Some old-reliables remain faithful whether we like it or not. Mosquitoes, black flies and no-see-ems are as prolific as in any other year. We try not to wish them away, for fear of the consequences their absence would cost the cherished Blackburnians, Parulas and Magnolias.

There are other dependables. Cousins Lynn and Louise are reliably congenial, good-natured  and full of fun. Alas, Lynn is also reliably murderous: instead of playing the slots at the casino we gather at the cabin to play a version of Bananagrams all our own: no two-letter words permitted, at least one eleven-letter word required of each 36-letter set. She typically gets the job done in seventy seconds. Her three competitors have long since abandoned the hope of beating her in a match; now we battle just to prevent her from outscoring the field. We ordinarily fail.

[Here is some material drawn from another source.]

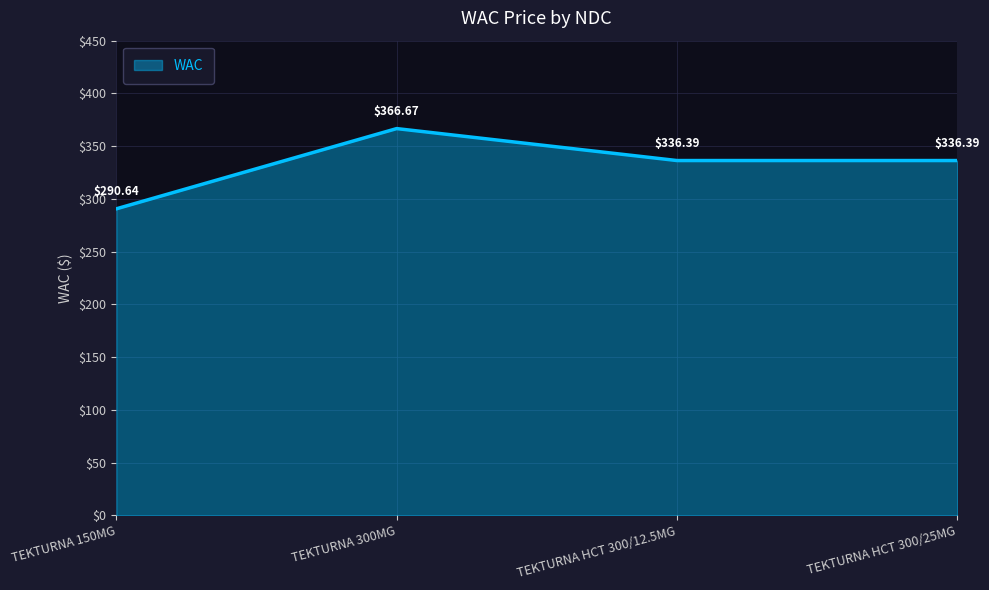

How many interior local peaks (higher than both neighbors) does the data have?

1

So far the weather has been sublime: the days mostly sunny, the rains concentrated at night when a deluge is least inconvenient. The rain barrels are full. Blueberries ripen up the way on MacKenzie Hill. If the Blue Jays lose I am spared aggravation: here there is no television to watch Bautista strike out with the bases loaded. I don`t get up at 4 a.m. to read The Guardian or the Washington Post and lament the state of the world: there is no Internet here among the spruces and firs. Strangely, I feel none the worse for the lack of it.